Assigned task -> Report each line of the listing that carries the word "сатин".

Information ->
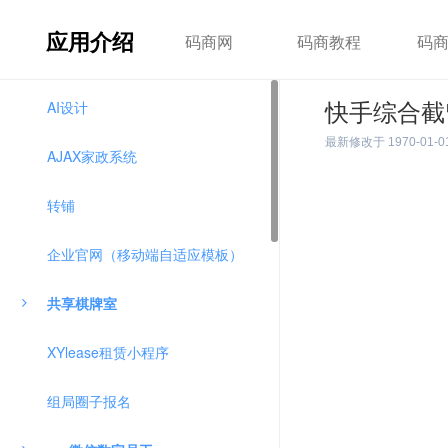
应用介绍
码商网
码商教程
码
AI设计
快手综合截
最新修改于
1970-01-0
AJAX家政系统
转铺
企业官网（移动端自适应模板）
共享棋牌室
XYlease租赁小程序
组局圈子报名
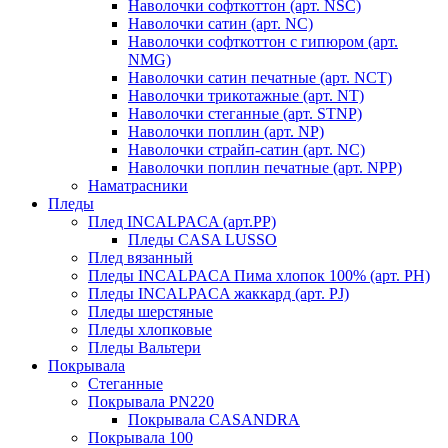
Наволочки софткоттон (арт. NSC)
Наволочки сатин (арт. NC)
Наволочки софткоттон с гипюром (арт.
NMG)
Наволочки сатин печатные (арт. NCT)
Наволочки трикотажные (арт. NT)
Наволочки стеганные (арт. STNP)
Наволочки поплин (арт. NP)
Наволочки страйп-сатин (арт. NC)
Наволочки поплин печатные (арт. NPP)
Наматрасники
Пледы
Плед INCALPACA (арт.PP)
Пледы CASA LUSSO
Плед вязанный
Пледы INCALPACA Пима хлопок 100% (арт. PH)
Пледы INCALPACA жаккард (арт. PJ)
Пледы шерстяные
Пледы хлопковые
Пледы Вальтери
Покрывала
Стеганные
Покрывала PN220
Покрывала CASANDRA
Покрывала 100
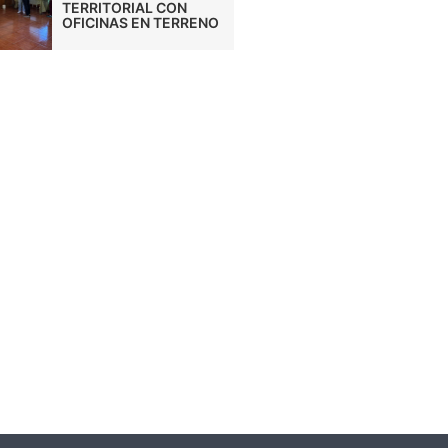
TERRITORIAL CON
OFICINAS EN TERRENO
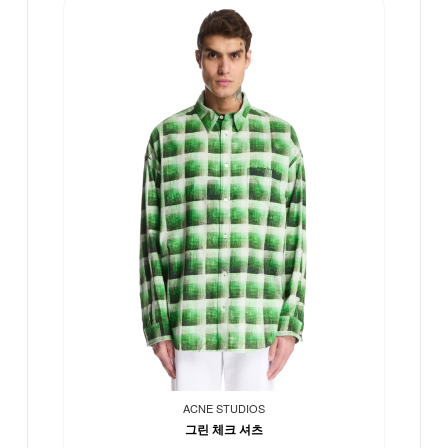
ACNE STUDIOS
그린 체크 셔츠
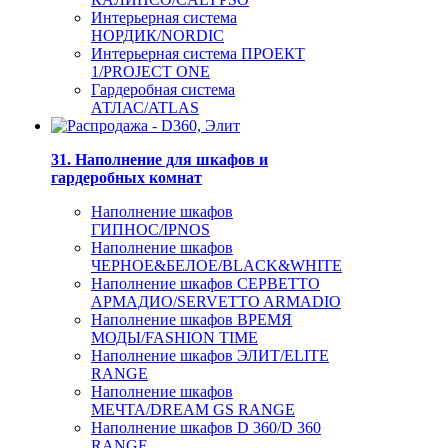
Интерьерная система
НОРДИК/NORDIC
Интерьерная система ПРОЕКТ
1/PROJECT ONE
Гардеробная система
АТЛАС/ATLAS
31. Наполнение для шкафов и
гардеробных комнат
Наполнение шкафов
ГИПНОС/IPNOS
Наполнение шкафов
ЧЕРНОЕ&БЕЛОЕ/BLACK&WHITE
Наполнение шкафов СЕРВЕТТО
АРМАДИО/SERVETTO ARMADIO
Наполнение шкафов ВРЕМЯ
МОДЫ/FASHION TIME
Наполнение шкафов ЭЛИТ/ELITE
RANGE
Наполнение шкафов
МЕЧТА/DREAM GS RANGE
Наполнение шкафов D 360/D 360
RANGE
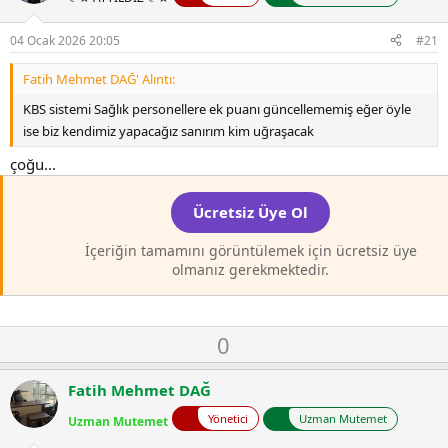
04 Ocak 2026 20:05
#21
Fatih Mehmet DAĞ' Alıntı:
KBS sistemi Sağlık personellere ek puanı güncellememiş eğer öyle
ise biz kendimiz yapacağız sanırım kim uğraşacak
çoğu...
Ücretsiz Üye Ol
İçeriğin tamamını görüntülemek için ücretsiz üye
olmanız gerekmektedir.
O
D
0
y
o
l
w
Fatih Mehmet DAĞ
a
n
Yönetici
Uzman Mutemet
Uzman Mutemet
v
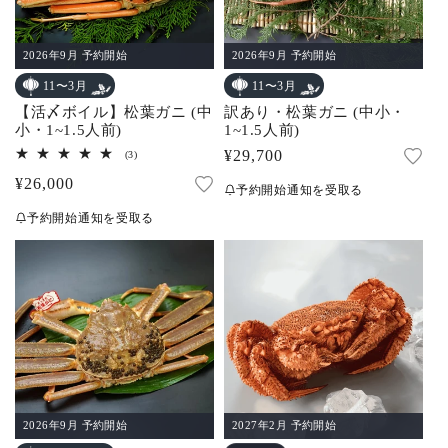
2026年9月 予約開始
2026年9月 予約開始
11〜3月
11〜3月
【活〆ボイル】松葉ガニ (中
訳あり・松葉ガニ (中小・
小・1~1.5人前)
1~1.5人前)
通
¥29,700
3
(3)
レ
常
通
¥26,000
ビ
予約開始通知を受取る
ュ
価
常
ー
予約開始通知を受取る
数
格
価
の
合
格
計
2026年9月 予約開始
2027年2月 予約開始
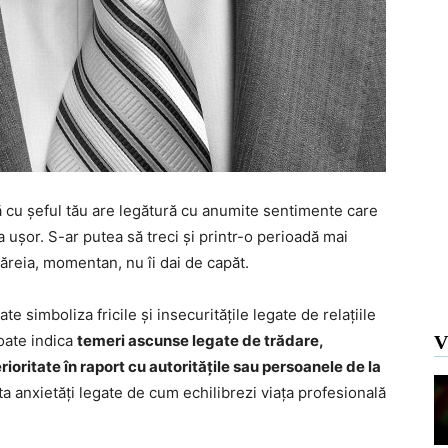
lă cu șeful tău are legătură cu anumite sentimente care
a ușor. S-ar putea să treci și printr-o perioadă mai
căreia, momentan, nu îi dai de capăt.
ate simboliza fricile și insecuritățile legate de relațiile
oate indica
temeri ascunse legate de trădare,
V
ioritate în raport cu autoritățile sau persoanele de la
a anxietăți legate de cum echilibrezi viața profesională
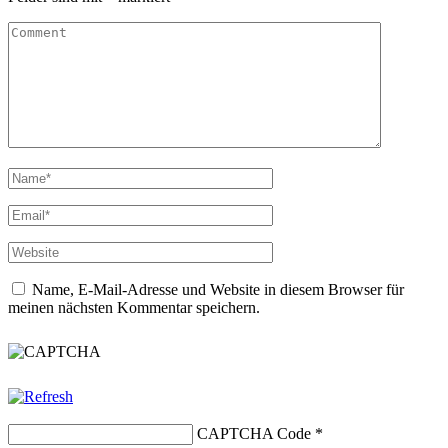
Name, E-Mail-Adresse und Website in diesem Browser für
meinen nächsten Kommentar speichern.
CAPTCHA Code
*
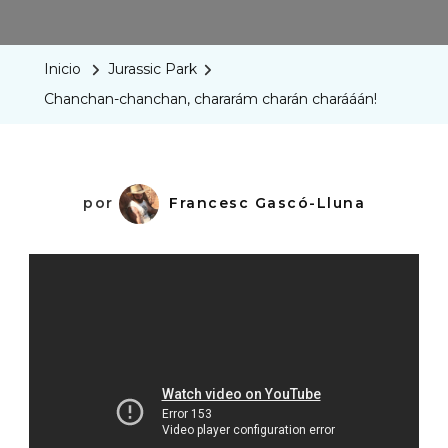
Chanchan
Charará
Inicio
Jurassic Park
Charán
Chanchan-chanchan, chararám charán charááán!
Charááán
por
Francesc Gascó-Lluna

Response for this exercise ->
Наволочки сатин (арт. NC)
Наволочки сатин печатные (арт. NCT)
Наволочки страйп-сатин (арт. NC)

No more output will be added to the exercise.